**Zadania do wykonania**
a) Wypisz z tekstu o szczepionkach chroniących serce wszystkie liczby osób, czyli chorych lub uczestników badania. Przy każdej liczbie podaj, kogo dotyczy.
b) Wyjaśnij, dlaczego według tekstu o szczepionkach chroniących serce szczepienie zmniejsza ryzyko zgonu u chorych z niewydolnością krążenia.

**Tekst do omówienia**
Szczepionki na grypę i pneumokoki chronią także serce

Pacjentom zagrożonym niewydolnością krążenia szczepienia nie tylko nie szkodzą, ale ratują im życie – wykazało badanie z udziałem blisko 3 mln osób
Szczepionki na grypę i pneumokoki chronią także serce

Niewydolność krążenia to choroba, w której serce nie jest w stanie dostarczać krwi do organizmu. W Polsce cierpi na nią 700-800 tys. osób, na całym świecie ponad 26 mln. Najcięższą postacią choroby jest przewlekła niewydolność serca, która może doprowadzić do całkowitego wyniszczenia organu. Wtedy konieczny jest przeszczep.

Od dawna wiadomo, że infekcje układu oddechowego pogarszają stan pacjentów z niewydolnością krążenia. Jednak dopiero teraz naukowcy sprawdzili, czy szczepienia przeciwko grypie i wywołującym zapalenia płuc pneumokokom wpływają na losy chorych. Wyniki badań ogłoszono podczas tegorocznego kongresu Europejskiego Towarzystwa Kardiologicznego.

Skuteczna ochrona

W analizie wzięto pod uwagę ponad 2,9 mln amerykańskich pacjentów z niewydolnością krążenia, hospitalizowanych w latach 2010–2014. Tylko 1,4 proc. z nich było zaszczepionych przeciw grypie i taki sam odsetek dotyczył szczepionki na pneumokoki.

Okazało się, że szczepienie zdecydowanie zmniejsza ryzyko zgonu. W przypadku grypy redukcja była ponad dwukrotna, w przypadku pneumokoków – trzykrotna. Dzieje się tak prawdopodobnie dlatego, że w przebiegu niewydolności krążenia w płucach zaczyna pojawiać się płyn, który utrudnia oddychanie. Infekcja pogarsza stan pacjenta i może doprowadzić do śmierci.

– Pandemia COVID-19 pokazała nam, jak ważne są szeroko zakrojone szczepienia ochronne. Z analizy wynika, że powinniśmy dążyć do regularnego podawania szczepionki na grypę wszystkim z grup ryzyka, ale do tego jeszcze jest, niestety, daleko – komentuje dr Karthik Gonuguntl z Uniwersytetu Connecticut, jeden z autorów badań.

**Zbiór danych**
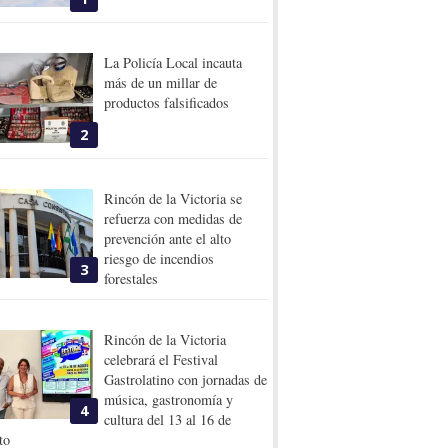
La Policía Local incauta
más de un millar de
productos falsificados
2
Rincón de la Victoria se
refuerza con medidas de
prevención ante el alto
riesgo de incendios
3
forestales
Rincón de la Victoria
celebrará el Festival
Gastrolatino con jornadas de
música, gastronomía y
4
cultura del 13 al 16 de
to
--
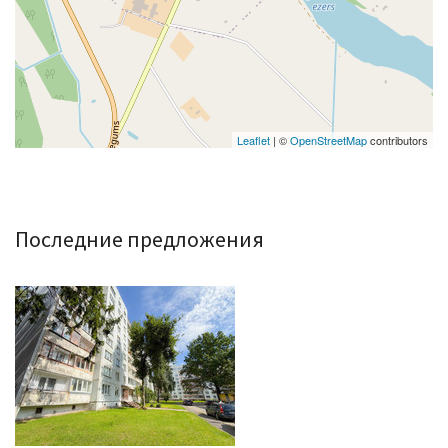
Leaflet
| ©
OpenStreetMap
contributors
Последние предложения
...
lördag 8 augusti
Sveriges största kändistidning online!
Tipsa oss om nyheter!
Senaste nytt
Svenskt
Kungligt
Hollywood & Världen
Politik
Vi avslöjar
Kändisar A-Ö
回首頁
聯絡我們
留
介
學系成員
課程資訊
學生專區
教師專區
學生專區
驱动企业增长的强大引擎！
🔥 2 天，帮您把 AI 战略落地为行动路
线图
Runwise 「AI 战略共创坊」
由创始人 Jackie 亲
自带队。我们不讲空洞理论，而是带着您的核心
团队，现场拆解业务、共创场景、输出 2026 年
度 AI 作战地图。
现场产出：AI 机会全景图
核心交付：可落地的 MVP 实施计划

**Lista rozwiązań**
a)
- blisko 3 mln: osoby objęte badaniem
- 700–800 tys.: chorzy na niewydolność krążenia w Polsce
- ponad 26 mln: chorzy na niewydolność krążenia na całym świecie
- ponad 2,9 mln: amerykańscy pacjenci z niewydolnością krążenia hospitalizowani w latach 2010–2014, uwzględnieni w analizie

b) Tekst podaje, że prawdopodobnie dzieje się tak dlatego, że w przebiegu niewydolności krążenia w płucach pojawia się płyn, który utrudnia oddychanie. Infekcja dodatkowo pogarsza stan pacjenta i może doprowadzić do śmierci.